Building Scale Through Partners

Rather than building massive internal operations, SeekOps scaled through partnerships. “We don’t plan on adding a lot of heads because again, our business model really is to scale with those drone service providers as independent industrial drone companies that have already got significant flight approvals from operators,” Iain explains.

This partner approach enabled rapid expansion: “We are now commercial on six continents, we’ve trained at least two or more drone service companies in each of our key regions.” The result? “Last year we tripled our revenue from the previous year.”

Future-Proofing Growth

Looking ahead, SeekOps is focused on automation to support continued scaling. “I want to automate from proposal to payment… so when a customer comes with a request, everything, including the survey, the data analysis, and our payment is automated,” Iain shares.

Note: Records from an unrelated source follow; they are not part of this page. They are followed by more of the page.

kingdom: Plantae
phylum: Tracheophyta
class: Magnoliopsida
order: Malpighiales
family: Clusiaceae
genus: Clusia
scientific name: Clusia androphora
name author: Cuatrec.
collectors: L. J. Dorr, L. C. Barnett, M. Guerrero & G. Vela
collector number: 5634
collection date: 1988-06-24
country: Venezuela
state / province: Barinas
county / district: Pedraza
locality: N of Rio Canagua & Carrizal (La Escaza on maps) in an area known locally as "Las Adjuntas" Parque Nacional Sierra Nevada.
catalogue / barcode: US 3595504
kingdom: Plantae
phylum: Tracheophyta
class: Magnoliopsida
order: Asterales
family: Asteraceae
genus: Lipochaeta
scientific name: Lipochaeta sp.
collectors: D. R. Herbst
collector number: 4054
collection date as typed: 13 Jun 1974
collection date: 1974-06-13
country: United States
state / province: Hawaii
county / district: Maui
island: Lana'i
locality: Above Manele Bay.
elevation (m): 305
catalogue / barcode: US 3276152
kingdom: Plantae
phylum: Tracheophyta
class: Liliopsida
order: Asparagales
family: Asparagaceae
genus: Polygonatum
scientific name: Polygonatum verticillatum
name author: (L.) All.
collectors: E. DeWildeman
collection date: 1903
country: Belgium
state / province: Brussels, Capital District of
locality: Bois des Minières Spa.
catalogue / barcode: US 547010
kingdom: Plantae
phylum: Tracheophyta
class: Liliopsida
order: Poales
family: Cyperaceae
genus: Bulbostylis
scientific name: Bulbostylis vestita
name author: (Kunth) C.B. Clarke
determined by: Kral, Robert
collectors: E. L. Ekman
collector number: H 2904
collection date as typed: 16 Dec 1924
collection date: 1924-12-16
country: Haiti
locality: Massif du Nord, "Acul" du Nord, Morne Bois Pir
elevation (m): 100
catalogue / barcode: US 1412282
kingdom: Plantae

This automation strategy aims to make larger deployments more efficient while ensuring consistent quality across sites.

For B2B tech founders, SeekOps’ growth story offers valuable lessons about scaling in enterprise markets:

  1. Start with rigorous validation to build credibility
  2. Design pilots to demonstrate comprehensive value
  3. Align with regulatory and business imperatives
  4. Build scalable operations through partnerships
  5. Automate to maintain quality at scale

The key insight? Success in enterprise markets often comes not from pushing technology, but from making it easy for customers to say yes to bigger deployments by consistently delivering clear business value.